— Requirement a —
Retype the passage from the comments on AI-written posts below, starting at "Why does the" and ending at "with this slop.".

— Passage shown —
But looking back at it with an AI nose going, it does have a ton of AI slop feeling to it. LinkedIn slop is kind of interesting to read. The repetition is pretty obvious, though. This reads like it was written by a 10th grade english class trying to fit a very specific structure. Like every section had to check a list of requirements, which it did cuz it's AI.
Hype Phrase! (but like super over the top) "That world no longer exists." "code is cheap" "That future is already here."
repeat.
Very ai. Ai loves to summerise stuff in cheesy little bits like that. Very linkedin. Very bad writing too.
Why does the gate say “blocked” if the stuff is clearly still flowing through it? Having no image is better than shitty ones.
- AI mentioned in the subtitle
- AI generated image
Straight to /dev/null with this slop.
We built 100% in-house pieces for all of this at a major fintech a decade ago. Everything worked and single teams could manage these systems.
Someone in leadership said we had to get rid of all "weirdware". Open solutions weren't robust, so we went commerical.
SignalFX got acquired, immediately 10x'd our prices and put all hands on deck to migrate. Unscheduled, stressful, bullshit. We missed the migration date and had to pay anyway.

— Requirement b —
Convert the records below into a JSON list of strings with one string per line and blank lines omitted. Start at the first line of the records, end at the line containing "building: (375, 5)", include both of those lines, and stop there.

[Extracted records]

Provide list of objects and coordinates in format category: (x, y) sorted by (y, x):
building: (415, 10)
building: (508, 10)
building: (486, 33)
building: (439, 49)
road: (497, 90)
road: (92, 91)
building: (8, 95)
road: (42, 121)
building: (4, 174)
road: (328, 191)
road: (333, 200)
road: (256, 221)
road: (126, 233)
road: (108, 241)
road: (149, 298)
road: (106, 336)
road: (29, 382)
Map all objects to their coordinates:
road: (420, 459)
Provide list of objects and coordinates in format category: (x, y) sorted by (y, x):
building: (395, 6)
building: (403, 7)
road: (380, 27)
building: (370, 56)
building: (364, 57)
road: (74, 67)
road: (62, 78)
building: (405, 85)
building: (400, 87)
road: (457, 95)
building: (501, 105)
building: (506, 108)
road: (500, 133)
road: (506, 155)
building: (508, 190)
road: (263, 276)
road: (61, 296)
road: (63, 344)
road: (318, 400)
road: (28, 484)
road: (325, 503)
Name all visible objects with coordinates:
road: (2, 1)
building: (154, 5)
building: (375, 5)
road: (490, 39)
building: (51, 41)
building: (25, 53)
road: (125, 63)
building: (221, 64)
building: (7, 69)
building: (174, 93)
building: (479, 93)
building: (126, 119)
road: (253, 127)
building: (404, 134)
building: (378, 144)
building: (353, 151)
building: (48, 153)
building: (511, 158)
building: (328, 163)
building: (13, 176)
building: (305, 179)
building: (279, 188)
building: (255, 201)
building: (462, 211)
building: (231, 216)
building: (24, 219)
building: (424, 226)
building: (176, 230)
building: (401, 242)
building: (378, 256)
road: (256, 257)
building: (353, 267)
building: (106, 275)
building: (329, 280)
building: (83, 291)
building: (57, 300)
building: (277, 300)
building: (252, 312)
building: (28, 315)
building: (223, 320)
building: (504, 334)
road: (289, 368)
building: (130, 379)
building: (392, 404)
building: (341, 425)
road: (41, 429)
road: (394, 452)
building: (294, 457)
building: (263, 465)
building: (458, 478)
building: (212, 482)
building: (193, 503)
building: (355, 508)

— Expected answer a —
Why does the gate say “blocked” if the stuff is clearly still flowing through it? Having no image is better than shitty ones.
- AI mentioned in the subtitle
- AI generated image
Straight to /dev/null with this slop.

— Expected answer b —
[
  "Provide list of objects and coordinates in format category: (x, y) sorted by (y, x):",
  "building: (415, 10)",
  "building: (508, 10)",
  "building: (486, 33)",
  "building: (439, 49)",
  "road: (497, 90)",
  "road: (92, 91)",
  "building: (8, 95)",
  "road: (42, 121)",
  "building: (4, 174)",
  "road: (328, 191)",
  "road: (333, 200)",
  "road: (256, 221)",
  "road: (126, 233)",
  "road: (108, 241)",
  "road: (149, 298)",
  "road: (106, 336)",
  "road: (29, 382)",
  "Map all objects to their coordinates:",
  "road: (420, 459)",
  "Provide list of objects and coordinates in format category: (x, y) sorted by (y, x):",
  "building: (395, 6)",
  "building: (403, 7)",
  "road: (380, 27)",
  "building: (370, 56)",
  "building: (364, 57)",
  "road: (74, 67)",
  "road: (62, 78)",
  "building: (405, 85)",
  "building: (400, 87)",
  "road: (457, 95)",
  "building: (501, 105)",
  "building: (506, 108)",
  "road: (500, 133)",
  "road: (506, 155)",
  "building: (508, 190)",
  "road: (263, 276)",
  "road: (61, 296)",
  "road: (63, 344)",
  "road: (318, 400)",
  "road: (28, 484)",
  "road: (325, 503)",
  "Name all visible objects with coordinates:",
  "road: (2, 1)",
  "building: (154, 5)",
  "building: (375, 5)"
]